Brown vs. Warren: It's Getting Ugly in Massachusetts

Senate candidates Scott Brown and Elizabeth Warren greet each other before their first debate at WBZ-TV. Photograph by Barry Chin/The Boston Globe via Getty Images

The appearance of a YouTube video showing several Scott Brown campaign staff members at a rally doing their best imitations of Cherokee Indians—complete with whoops and tomahawk-chopping hand motions that would make a group of unruly 8-year-olds proud—represents a new low point in the closely watched Massachusetts race for a U.S. Senate seat. The campaign has quickly gone from being one of the most civilized to the election cycle’s pettiest.
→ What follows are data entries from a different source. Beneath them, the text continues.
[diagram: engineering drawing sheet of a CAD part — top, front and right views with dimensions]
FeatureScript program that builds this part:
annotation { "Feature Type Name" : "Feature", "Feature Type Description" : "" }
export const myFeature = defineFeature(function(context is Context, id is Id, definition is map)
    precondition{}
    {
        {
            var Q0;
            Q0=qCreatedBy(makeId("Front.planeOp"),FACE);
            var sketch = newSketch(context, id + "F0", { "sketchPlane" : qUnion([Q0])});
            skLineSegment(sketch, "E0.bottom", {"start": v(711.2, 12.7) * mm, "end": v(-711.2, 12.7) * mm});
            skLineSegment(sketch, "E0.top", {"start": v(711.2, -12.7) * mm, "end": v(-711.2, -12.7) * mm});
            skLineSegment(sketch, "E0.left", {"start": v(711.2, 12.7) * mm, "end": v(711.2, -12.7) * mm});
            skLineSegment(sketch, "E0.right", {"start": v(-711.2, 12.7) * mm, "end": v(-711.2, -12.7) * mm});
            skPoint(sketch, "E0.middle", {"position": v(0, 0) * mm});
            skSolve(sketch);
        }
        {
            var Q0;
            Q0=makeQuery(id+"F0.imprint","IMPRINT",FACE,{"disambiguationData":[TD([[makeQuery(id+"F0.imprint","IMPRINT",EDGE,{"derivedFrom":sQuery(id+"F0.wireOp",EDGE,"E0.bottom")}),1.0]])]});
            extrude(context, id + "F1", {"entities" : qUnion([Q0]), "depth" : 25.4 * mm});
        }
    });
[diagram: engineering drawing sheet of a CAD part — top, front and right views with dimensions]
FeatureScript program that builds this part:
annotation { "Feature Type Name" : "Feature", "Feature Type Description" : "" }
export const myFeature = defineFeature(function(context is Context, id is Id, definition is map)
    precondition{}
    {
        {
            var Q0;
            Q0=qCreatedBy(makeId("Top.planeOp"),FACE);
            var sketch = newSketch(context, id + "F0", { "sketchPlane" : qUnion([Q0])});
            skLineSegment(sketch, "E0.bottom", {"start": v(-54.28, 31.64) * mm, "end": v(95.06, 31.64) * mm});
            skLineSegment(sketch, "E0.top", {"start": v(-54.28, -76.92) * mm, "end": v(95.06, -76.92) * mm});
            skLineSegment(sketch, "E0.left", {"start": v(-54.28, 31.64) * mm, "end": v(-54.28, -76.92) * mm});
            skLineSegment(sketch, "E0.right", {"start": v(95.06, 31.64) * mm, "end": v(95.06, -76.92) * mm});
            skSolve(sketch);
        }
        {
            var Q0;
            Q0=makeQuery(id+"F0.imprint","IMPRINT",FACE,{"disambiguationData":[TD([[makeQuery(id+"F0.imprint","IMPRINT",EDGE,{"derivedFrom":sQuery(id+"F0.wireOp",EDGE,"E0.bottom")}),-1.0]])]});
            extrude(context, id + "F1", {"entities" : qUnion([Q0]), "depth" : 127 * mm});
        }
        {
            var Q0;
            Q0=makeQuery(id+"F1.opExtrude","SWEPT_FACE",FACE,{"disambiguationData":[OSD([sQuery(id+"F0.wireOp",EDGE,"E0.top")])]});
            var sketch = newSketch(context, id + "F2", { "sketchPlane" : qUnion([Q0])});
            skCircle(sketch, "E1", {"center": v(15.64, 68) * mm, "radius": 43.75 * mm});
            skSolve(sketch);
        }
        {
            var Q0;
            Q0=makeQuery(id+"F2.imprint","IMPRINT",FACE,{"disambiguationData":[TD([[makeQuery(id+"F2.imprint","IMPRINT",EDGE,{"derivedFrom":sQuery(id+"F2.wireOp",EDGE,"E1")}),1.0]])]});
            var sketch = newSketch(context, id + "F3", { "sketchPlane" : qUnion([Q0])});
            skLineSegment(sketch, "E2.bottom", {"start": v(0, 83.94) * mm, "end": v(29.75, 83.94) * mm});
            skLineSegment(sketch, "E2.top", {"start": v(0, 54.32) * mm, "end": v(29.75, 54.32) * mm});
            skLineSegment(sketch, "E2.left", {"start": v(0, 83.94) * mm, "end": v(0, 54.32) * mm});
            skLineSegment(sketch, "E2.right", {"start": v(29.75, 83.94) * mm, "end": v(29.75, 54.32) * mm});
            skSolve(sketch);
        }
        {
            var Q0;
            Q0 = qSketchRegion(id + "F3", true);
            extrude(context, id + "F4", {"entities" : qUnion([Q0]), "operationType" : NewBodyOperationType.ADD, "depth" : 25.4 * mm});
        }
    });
The video, which was posted by the Blue Mass Group politics blog and first reported by WCVB-TV in Boston, was made during a campaign rally on Saturday, and the actions depicted evoked accusations that Brown’s Democratic opponent Elizabeth Warren benefited in her career from claims of Native American heritage. WCVB identified a handful of people participating who are involved in Brown’s campaign, with the most prominent appearing to be Brad Garnett, a field coordinator for the Massachusetts Republican Party, and Jack Richard, Brown’s constituent services counsel. Other staff members close to Senator Brown, including deputy chief of staff Greg Casey, are seen standing by and watching, wearing big smiles. “Certainly it’s not something I condone,” Brown said of the behavior of his staff during an awkward press scrum. “It’s certainly something that if I’m aware of it, I’ll tell that member to never do it again.” He added: “I ask everyone to show class and decorum on both sides.”
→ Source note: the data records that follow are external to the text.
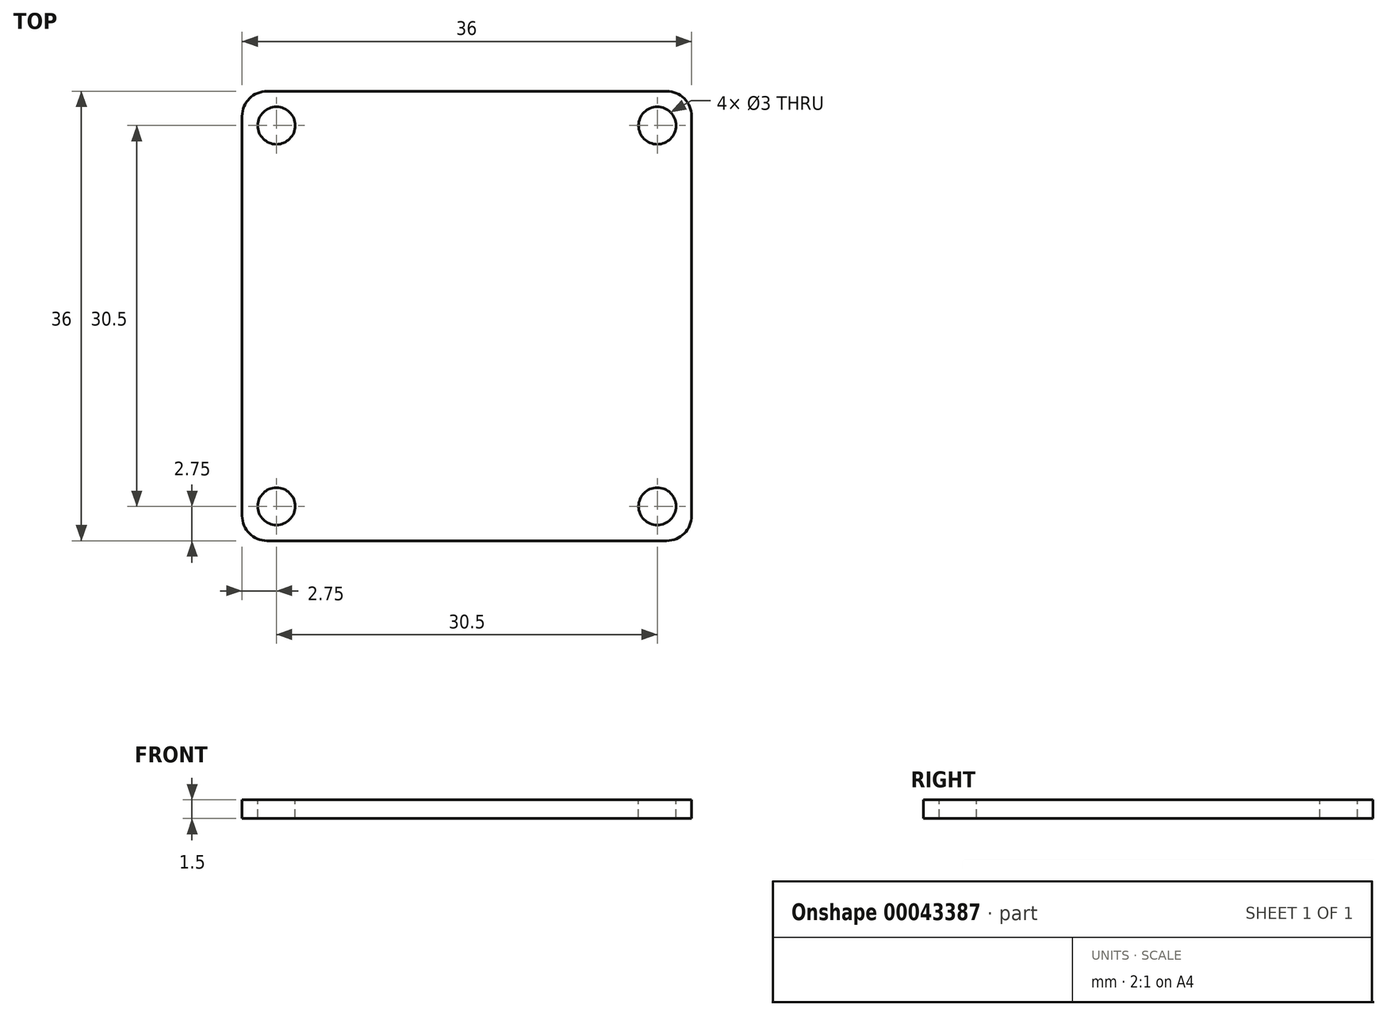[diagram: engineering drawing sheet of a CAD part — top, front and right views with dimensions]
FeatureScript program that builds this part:
annotation { "Feature Type Name" : "Feature", "Feature Type Description" : "" }
export const myFeature = defineFeature(function(context is Context, id is Id, definition is map)
    precondition{}
    {
        {
            var Q0;
            Q0=qCreatedBy(makeId("Top.planeOp"),FACE);
            var sketch = newSketch(context, id + "F0", { "sketchPlane" : qUnion([Q0])});
            skLineSegment(sketch, "E0.bottom", {"start": v(-16, 18) * mm, "end": v(16, 18) * mm});
            skLineSegment(sketch, "E0.top", {"start": v(-16, -18) * mm, "end": v(16, -18) * mm});
            skLineSegment(sketch, "E0.left", {"start": v(-18, 16) * mm, "end": v(-18, -16) * mm});
            skLineSegment(sketch, "E0.right", {"start": v(18, 16) * mm, "end": v(18, -16) * mm});
            skPoint(sketch, "E1", {"position": v(0, 18) * mm});
            skPoint(sketch, "E2", {"position": v(18, 0) * mm});
            skPoint(sketch, "E3.visualSharp", {"position": v(-18, 18) * mm});
            skArc(sketch, "E3.filletArc", {"start": v(-16, 18) * mm, "mid": v(-17.41, 17.41) * mm, "end": v(-18, 16) * mm});
            skPoint(sketch, "E4.visualSharp", {"position": v(18, 18) * mm});
            skArc(sketch, "E4.filletArc", {"start": v(18, 16) * mm, "mid": v(17.41, 17.41) * mm, "end": v(16, 18) * mm});
            skPoint(sketch, "E5.visualSharp", {"position": v(18, -18) * mm});
            skArc(sketch, "E5.filletArc", {"start": v(16, -18) * mm, "mid": v(17.41, -17.41) * mm, "end": v(18, -16) * mm});
            skPoint(sketch, "E6.visualSharp", {"position": v(-18, -18) * mm});
            skArc(sketch, "E6.filletArc", {"start": v(-18, -16) * mm, "mid": v(-17.41, -17.41) * mm, "end": v(-16, -18) * mm});
            skLineSegment(sketch, "E7", {"start": v(-15.25, 15.25) * mm, "end": v(-15.25, -15.25) * mm, "construction": true});
            skLineSegment(sketch, "E8", {"start": v(15.25, 15.25) * mm, "end": v(15.25, -15.25) * mm, "construction": true});
            skPoint(sketch, "E9", {"position": v(-15.25, 0) * mm});
            skPoint(sketch, "E10", {"position": v(15.25, 0) * mm});
            skSolve(sketch);
        }
        {
            var Q0;
            Q0 = qSketchRegion(id + "F0", true);
            extrude(context, id + "F1", {"entities" : qUnion([Q0]), "oppositeDirection" : true, "depth" : 1.5 * mm});
        }
        {
            var Q0;
            Q0=sQuery(id+"F0.wireOp",VERTEX,"E7.start");
            var Q1;
            Q1=sQuery(id+"F0.wireOp",VERTEX,"E7.end");
            var Q2;
            Q2=sQuery(id+"F0.wireOp",VERTEX,"E8.start");
            var Q3;
            Q3=sQuery(id+"F0.wireOp",VERTEX,"E8.end");
            var Q4;
            Q4=makeQuery(id+"F1.opExtrude","SWEPT_BODY",BODY,{"disambiguationData":[OSD([sQuery(id+"F0.wireOp",EDGE,"E0.bottom"),sQuery(id+"F0.wireOp",EDGE,"E0.top"),sQuery(id+"F0.wireOp",EDGE,"E0.left"),sQuery(id+"F0.wireOp",EDGE,"E0.right"),sQuery(id+"F0.wireOp",EDGE,"E3.filletArc"),sQuery(id+"F0.wireOp",EDGE,"E4.filletArc"),sQuery(id+"F0.wireOp",EDGE,"E5.filletArc"),sQuery(id+"F0.wireOp",EDGE,"E6.filletArc")])]});
            hole(context, id + "F2", {"style" : HoleStyle.SIMPLE, "holeDiameter" : 3 * mm, "endStyle" : HoleEndStyle.THROUGH, "locations" : qUnion([Q0, Q1, Q2, Q3]), "scope" : qUnion([Q4])});
        }
    });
For anyone paying close attention to the race, it’s a disturbing though not entirely shocking turn of events. For months, the nearly tied Massachusetts Senate race maintained a relatively substantive tone, mostly due to an agreement the candidates made in January to discourage spending by Super PACs and other outside political groups. As a result of the arrangement, which the outside groups have respected, far fewer nasty attack ads have aired than in some other states. But as the campaign progressed, it was obvious that the candidates were struggling to maintain their above-it-all politeness, and finally the levee broke.
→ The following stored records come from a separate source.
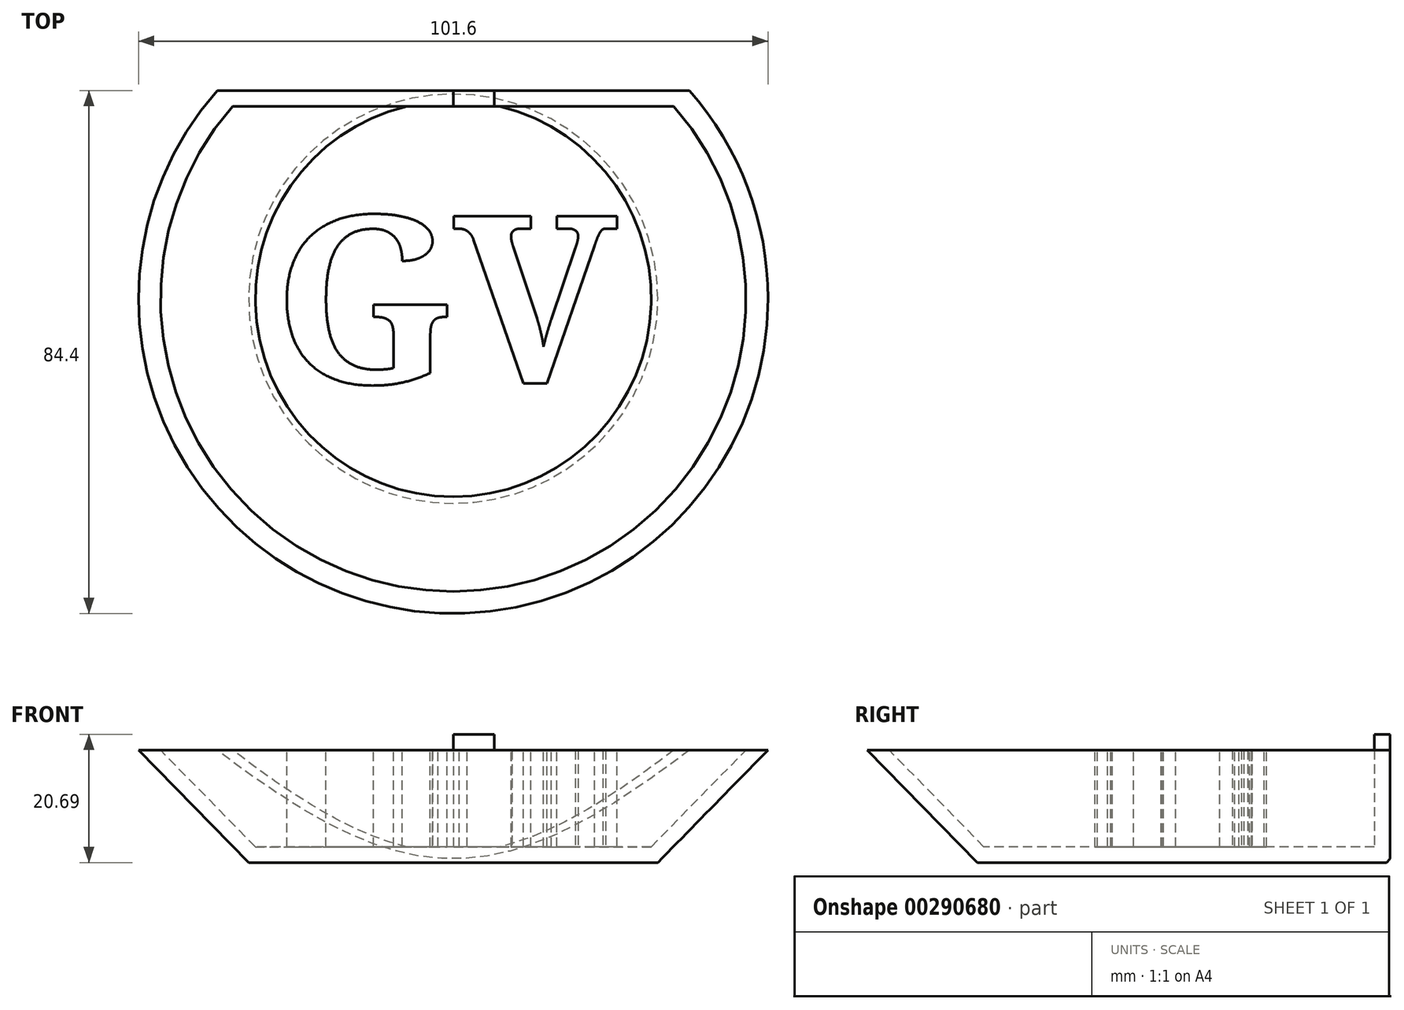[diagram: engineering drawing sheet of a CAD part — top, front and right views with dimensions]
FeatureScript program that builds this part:
annotation { "Feature Type Name" : "Feature", "Feature Type Description" : "" }
export const myFeature = defineFeature(function(context is Context, id is Id, definition is map)
    precondition{}
    {
        {
            var Q0;
            Q0=qCreatedBy(makeId("Front.planeOp"),FACE);
            var sketch = newSketch(context, id + "F0", { "sketchPlane" : qUnion([Q0])});
            skLineSegment(sketch, "E0", {"start": v(0, 0) * mm, "end": v(-50.8, 0) * mm});
            skLineSegment(sketch, "E1", {"start": v(-50.8, 0) * mm, "end": v(-33.02, -18.14) * mm});
            skLineSegment(sketch, "E2", {"start": v(-33.02, -18.14) * mm, "end": v(0, -18.14) * mm});
            skLineSegment(sketch, "E3", {"start": v(0, 0) * mm, "end": v(0, -18.14) * mm});
            skSolve(sketch);
        }
        {
            var Q0;
            Q0=makeQuery(id+"F0.imprint","IMPRINT",FACE,{"disambiguationData":[TD([[makeQuery(id+"F0.imprint","IMPRINT",EDGE,{"derivedFrom":sQuery(id+"F0.wireOp",EDGE,"E0")}),1.0]])]});
            var Q1;
            Q1=sQuery(id+"F0.wireOp",EDGE,"E3");
            revolve(context, id + "F1", {"entities" : qUnion([Q0]), "axis" : qUnion([Q1]), "revolveType" : RevolveType.FULL});
        }
        {
            var Q0;
            Q0=qCreatedBy(makeId("Top.planeOp"),FACE);
            var sketch = newSketch(context, id + "F2", { "sketchPlane" : qUnion([Q0])});
            skCircle(sketch, "E4.0", {"center": v(0, 0) * mm, "radius": 50.8 * mm});
            skLineSegment(sketch, "E5", {"start": v(-38.1, 33.6) * mm, "end": v(38.1, 33.6) * mm});
            skSolve(sketch);
        }
        {
            var Q0;
            {var subQ0=sQuery(id+"F2.wireOp",EDGE,"E5");Q0=makeQuery(id+"F2.imprint","IMPRINT",FACE,{"disambiguationData":[TD([[makeQuery(id+"F2.imprint","IMPRINT",EDGE,{"derivedFrom":subQ0}),1.0]])]});}
            extrude(context, id + "F3", {"entities" : qUnion([Q0]), "operationType" : NewBodyOperationType.REMOVE, "oppositeDirection" : true, "depth" : 25.4 * mm});
        }
        {
            var Q0;
            Q0=makeQuery(id+"F1.opRevolve","SWEPT_FACE",FACE,{"disambiguationData":[OSD([sQuery(id+"F0.wireOp",EDGE,"E0")])]});
            shell(context, id + "F4", {"entities" : qUnion([Q0]), "thickness" : 2.54 * mm});
        }
        {
            var Q0;
            Q0=makeQuery(id+"F1.opRevolve","SWEPT_FACE",FACE,{"disambiguationData":[OSD([sQuery(id+"F0.wireOp",EDGE,"E0")])]});
            var sketch = newSketch(context, id + "F5", { "sketchPlane" : qUnion([Q0])});
            skArc(sketch, "E6.0", {"start": v(-7.5, 31.06) * mm, "mid": v(0, -31.95) * mm, "end": v(7.5, 31.06) * mm});
            skText(sketch, "E7", { "text": "GV\n", "fontName": "NotoSerif-Bold.ttf"});
            const initialGuessF5  = {"E7": [-0.02895, -0.01365, 1, 0, 0.02718]};
            skSetInitialGuess(sketch, initialGuessF5);
            skSolve(sketch);
        }
        {
            var Q0;
            Q0=makeQuery(id+"F5.imprint","IMPRINT",FACE,{"disambiguationData":[TD([[makeQuery(id+"F5.imprint","IMPRINT",EDGE,{"derivedFrom":sQuery(id+"F5.wireOp",EDGE,"E7.sketch_text.stroke-45")}),-1.0]])]});
            var Q1;
            Q1=makeQuery(id+"F5.imprint","IMPRINT",FACE,{"disambiguationData":[TD([[makeQuery(id+"F5.imprint","IMPRINT",EDGE,{"derivedFrom":sQuery(id+"F5.wireOp",EDGE,"E7.sketch_text.stroke-0")}),-1.0]])]});
            extrude(context, id + "F6", {"entities" : qUnion([Q0, Q1]), "endBound" : BoundingType.UP_TO_NEXT, "oppositeDirection" : true, "depth" : 13.97 * mm});
        }
        {
            var Q0;
            Q0=makeQuery(id+"F3.boolean.opBoolean","COPY",FACE,{"derivedFrom":makeQuery(id+"F3.opExtrude","SWEPT_FACE",FACE,{"disambiguationData":[OSD([sQuery(id+"F2.wireOp",EDGE,"E5")])]})});
            var sketch = newSketch(context, id + "F7", { "sketchPlane" : qUnion([Q0])});
            skLineSegment(sketch, "E8.0", {"start": v(38.1, 0) * mm, "end": v(-38.1, 0) * mm});
            skLineSegment(sketch, "E9", {"start": v(-6.61, 0) * mm, "end": v(-6.61, 2.55) * mm});
            skLineSegment(sketch, "E10", {"start": v(-6.61, 2.55) * mm, "end": v(0, 2.55) * mm});
            skLineSegment(sketch, "E11", {"start": v(0, 2.55) * mm, "end": v(0, 0) * mm});
            skSolve(sketch);
        }
        {
            var Q0;
            {var subQ0=sQuery(id+"F7.wireOp",EDGE,"E9");Q0=makeQuery(id+"F7.imprint","IMPRINT",FACE,{"disambiguationData":[TD([[makeQuery(id+"F7.imprint","IMPRINT",EDGE,{"derivedFrom":subQ0}),-1.0]])]});}
            extrude(context, id + "F8", {"entities" : qUnion([Q0]), "operationType" : NewBodyOperationType.ADD, "oppositeDirection" : true, "depth" : 2.54 * mm});
        }
    });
“Brown seems to be going negative,” says Bruce Mohl, a former longtime Boston Globe reporter, now editor of Commonwealth Magazine. “His whole persona is, he’s a nice guy, a friendly guy, who runs a clean campaign.” What’s less clear is how the Massachusetts electorate will respond to the new, attack-mode Brown. Their next debate is Oct. 1.

The inflection point came during the first debate between Brown and Warren, held Sept. 20. In response to the first question, Brown said: “I think what you’re referring to is the fact that Professor Warren claimed that she was a Native American, a person of color, and as you can see, she’s not.” The exchange quickly devolved into a discussion of Warren’s salary while teaching at Harvard and her work for an insurance company facing asbestos claims. Warren, seemingly backed into a corner, pulled out what she clearly thought was the deadliest weapon she had: “If the Republicans take over control of the Senate,” she said, “Jim Inhofe [Republican senator from Oklahoma] would become the person who would be in charge of the committee that oversees the Environmental Protection Agency. He’s a man that has called global warming ‘a hoax.’”

In an odd way, the absence of outside spending may force a certain amount of honesty out of the candidates themselves—even if it doesn’t prove to elevate the tone of their interactions—by eliminating some of the outside proxies who usually take on most of the truly dirty politics. “In a lot of campaigns, third parties are running very negative ads,” Mohl says. “That’s not happening in the Massachusetts Senate race. So if a candidate wants to go negative, they have to do it themselves.”